Has regulation turned from headwind to tailwind?
For years, one of crypto’s biggest risks was that policymakers would strangle innovation. But this year, we’ve flipped the script. The White House, Congress, and regulators are not only tolerating crypto - they’re actively championing it.
The macro backdrop is tepid, but still generally on track.
The structural tailwinds are profound, and we think that despite the tepid macro backdrop, we’re still generally on track.
[TLDR] The game is still on. We stay fully invested, and think dips are still for buying.
Market snapshot
Crypto:
BTC +7%
ETH +48%
SOL +10%
Equities:
S&P 500 +2%
NASDAQ +2%
Gold:
Gold (-1%)

Regulation? Dreamy

GENIUS Act (stablecoin bill) passed into law.
CLARITY Act (framework for crypto outside of stablecoins) cleared the House and is heading to the Senate.
SEC Chair Paul Atkins announced Project Crypto - a movement to “modernize the securities rules and regulations to enable America’s financial markets to move onchain.”


White House crypto report (166 pages) laid out bold commitments:
Protect public blockchains & self-custody.
Guarantee nondiscriminatory bank access.
Promote USD stablecoins under the GENIUS Act.
Ban a CBDC.
Establish a Strategic Bitcoin Reserve and Digital Asset Stockpile.
Clean up tax and reporting rules.

Scott Bessent is calling for the Golden Age of Crypto. Trump is preparing an executive order to allow 401Ks to allocate to alternatives - including crypto.

Trump’s 401K announcement
US policy is becoming structurally bullish. Regulation is no longer a risk - it’s a catalyst.
This further shrinks the “left tail” risk of crypto as a sector. Very structurally bullish.
Who knew regulation could be dreamy?
Maco? Tepid
The last week brought some soft macro data, cooling both traditional and crypto markets.
Leverage spiked, driving market structure fragility: Open interest hit $87B (the highest in a year) before whipsawing down ~17%, exacerbating downward price movements following tariffs going live, Fed hawkishness, and weak employment data.
Before bouncing into the start of this week:
BTC down (-6%)
ETH down (-17%)
SOL down (-19%)

Total open interest
Weak jobs data: Non-farm payrolls +73K (below +110K forecast), with steep downward revisions. Unemployment rate ticked up to 4.2% (from 4.1% month prior).
Immigration slowdown masking labor weakness: Securing the border keeps the unemployment rate artificially low by reducing labor force participation rate. Adjusted, the unemployment is closer to 4.9%.

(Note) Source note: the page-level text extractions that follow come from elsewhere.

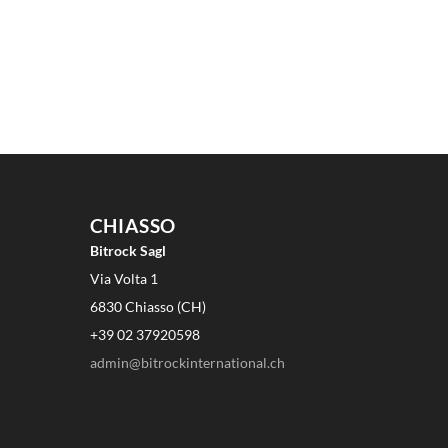
CHIASSO
Bitrock Sagl
Via Volta 1
6830 Chiasso (CH)
+39 02 37920598
admin@bitrockinternational.ch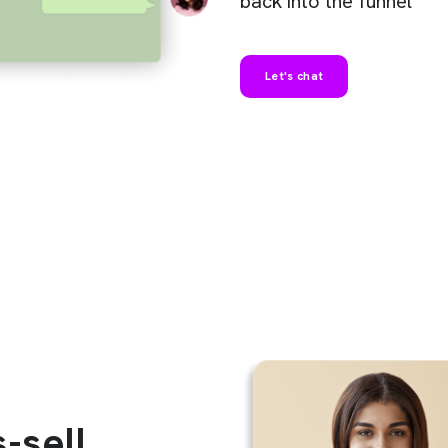
back into the funnel
Let's chat
-sell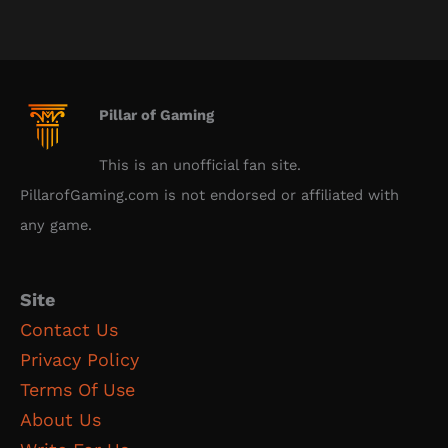
Pillar of Gaming
This is an unofficial fan site.
PillarofGaming.com is not endorsed or affiliated with
any game.
Site
Contact Us
Privacy Policy
Terms Of Use
About Us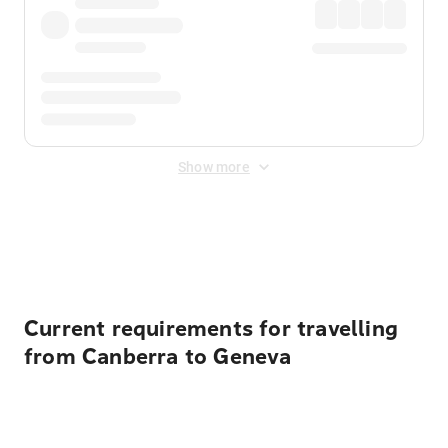
Show more
Displayed fares exclude
Online Booking Fee
&
Merchant
Fee
. Fees are applied once at checkout.
Current requirements for travelling
from Canberra to Geneva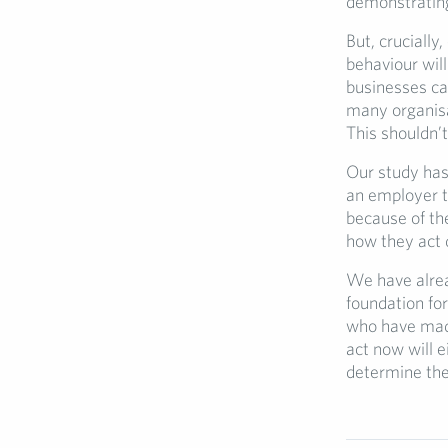
demonstrating 
But, cruciall
behaviour wil
businesses ca
many organisa
This shouldn’t
Our study has 
an employer t
because of th
how they act d
We have alrea
foundation fo
who have made
act now will 
determine the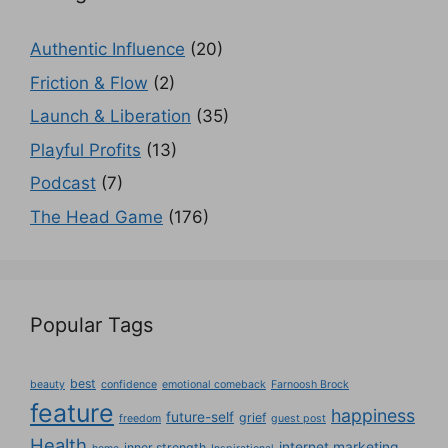
Authentic Influence
(20)
Friction & Flow
(2)
Launch & Liberation
(35)
Playful Profits
(13)
Podcast
(7)
The Head Game
(176)
Popular Tags
best
beauty
confidence
emotional comeback
Farnoosh Brock
feature
happiness
future-self
grief
freedom
guest post
Health
internet marketing
inner strength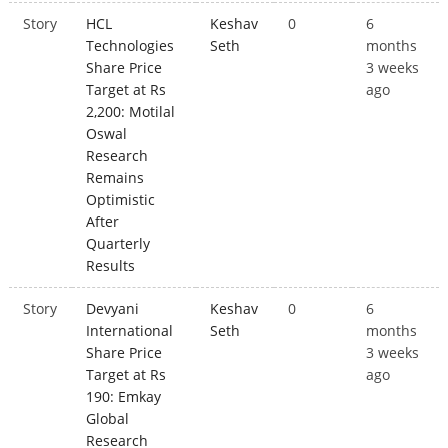
Story
HCL
Keshav
0
6
Technologies
Seth
months
Share Price
3 weeks
Target at Rs
ago
2,200: Motilal
Oswal
Research
Remains
Optimistic
After
Quarterly
Results
Story
Devyani
Keshav
0
6
International
Seth
months
Share Price
3 weeks
Target at Rs
ago
190: Emkay
Global
Research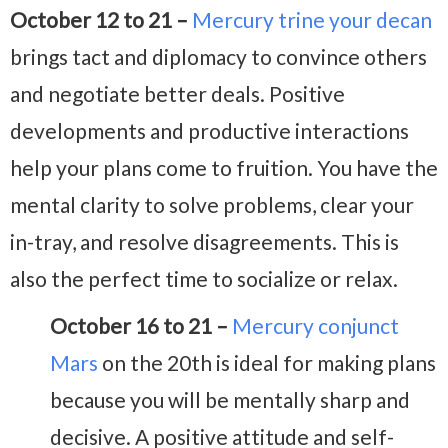
October 12 to 21 –
Mercury trine your decan
brings tact and diplomacy to convince others
and negotiate better deals. Positive
developments and productive interactions
help your plans come to fruition. You have the
mental clarity to solve problems, clear your
in-tray, and resolve disagreements. This is
also the perfect time to socialize or relax.
October 16 to 21 –
Mercury conjunct
Mars
on the 20th is ideal for making plans
because you will be mentally sharp and
decisive. A positive attitude and self-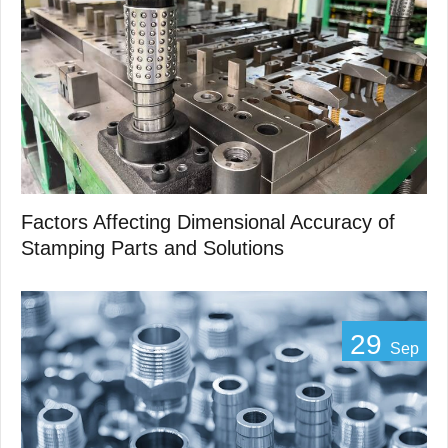
Factors Affecting Dimensional Accuracy of
Stamping Parts and Solutions
29
Sep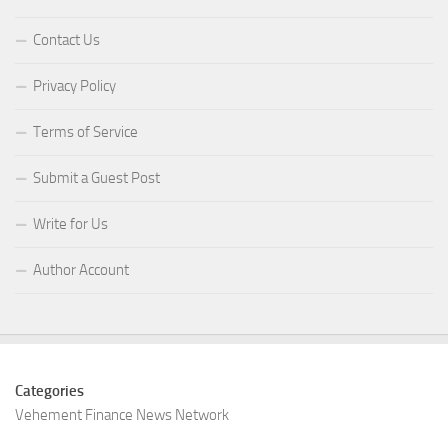
Contact Us
Privacy Policy
Terms of Service
Submit a Guest Post
Write for Us
Author Account
Categories
Vehement Finance News Network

Business cycle still muted: ISM PMIs softened (manufacturing 48 vs. 49.5 expected, services 50.1 vs. 51.5 expected), but S&P PMIs told a different story (composite up to 55.1 vs. 52.9 last month). S&P PMIs align better with real economic activity, suggesting acceleration is underway.

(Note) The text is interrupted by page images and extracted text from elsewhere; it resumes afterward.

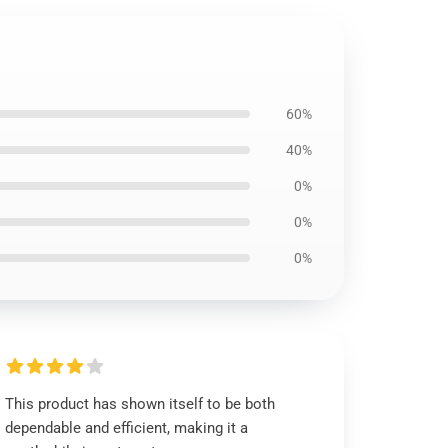
60%
40%
0%
0%
0%
This product has shown itself to be both
dependable and efficient, making it a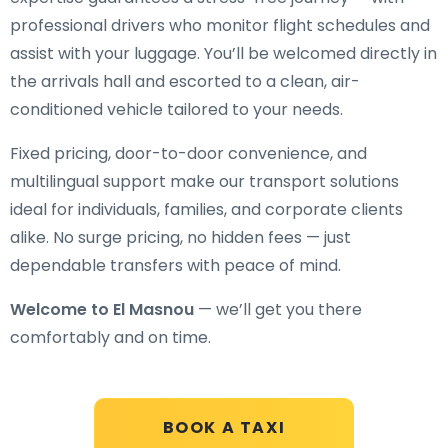
professional drivers who monitor flight schedules and
assist with your luggage. You’ll be welcomed directly in
the arrivals hall and escorted to a clean, air-
conditioned vehicle tailored to your needs.
Fixed pricing, door-to-door convenience, and
multilingual support make our transport solutions
ideal for individuals, families, and corporate clients
alike. No surge pricing, no hidden fees — just
dependable transfers with peace of mind.
Welcome to El Masnou
— we’ll get you there
comfortably and on time.
BOOK A TAXI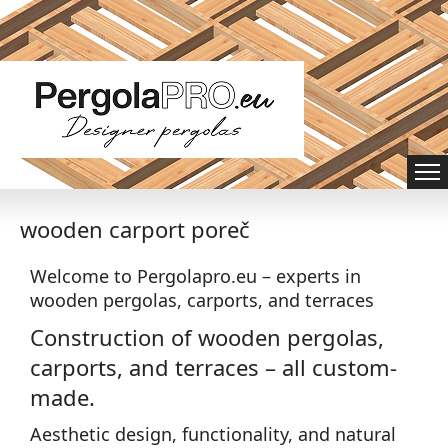
wooden carport poreč
Welcome to Pergolapro.eu – experts in
wooden pergolas, carports, and terraces
Construction of wooden pergolas,
carports, and terraces – all custom-
made.
Aesthetic design, functionality, and natural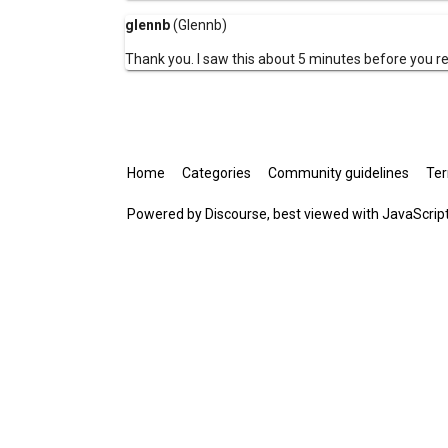
glennb
(Glennb)
Thank you. I saw this about 5 minutes before you 
Home
Categories
Community guidelines
Ter
Powered by
Discourse
, best viewed with JavaScrip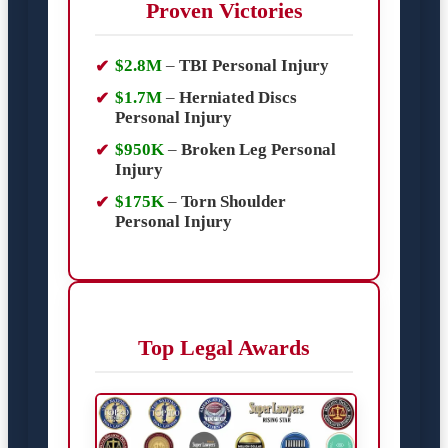
Proven Victories
$2.8M
–
TBI Personal Injury
$1.7M
–
Herniated Discs
Personal Injury
$950K
–
Broken Leg Personal
Injury
$175K
–
Torn Shoulder
Personal Injury
Top Legal Awards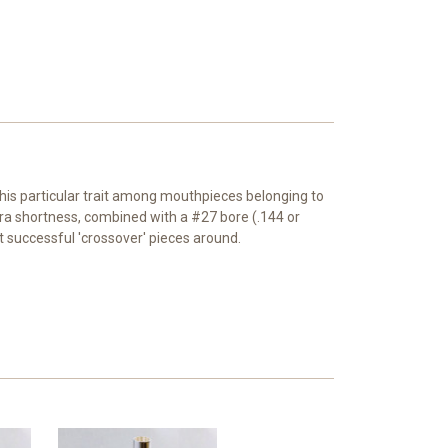
 this particular trait among mouthpieces belonging to
a shortness, combined with a #27 bore (.144 or
successful 'crossover' pieces around.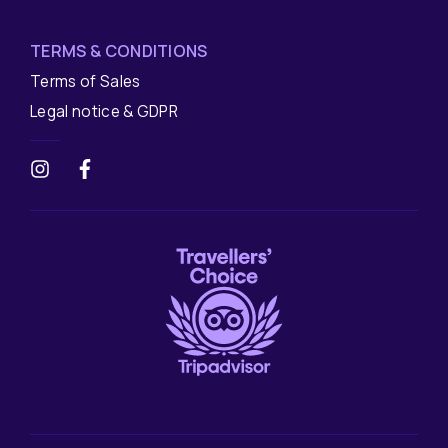
TERMS & CONDITIONS
Terms of Sales
Legal notice & GDPR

Fed tilting towards easing: No rate cuts yet, but dissent is growing within the Fed (2 dissents for the first time in 30 years), and Polymarket odds 80%+ for a September cut.



These sorts of dips are to be expected, and macro - though tepid - plus Trump’s pressure set the stage for easing on the horizon.
Crypto fundamentals? Strong
ETH surged: +48% in July, and BTC dominance dropped from ~65% to ~60%.

BTC showed resilience: Galaxy sold 80,000 BTC ($9B+), and the market absorbed it with just ~3% drawdown in BTC before bouncing.

BTC has rate hit ATH: BTC’s hash rate hit 1 zettahash/sec - 100,000x the compute of the entire “Mag 7” combined - driving network security.

Positioning is still offsides.

Corrections are to be expected in crypto, and this one was due to leverage in the system, not fundamentals.
We’re holding strong with our view that the rest of the year looks quite good.
Policymakers are running it hot. Liquidity is rising. Tariffs aren’t as inflationary as feared. The business cycle should still heat up.
This is a setup that doesn’t come around often. Until something clearly and materially changes, we stay fully invested to ride this wave.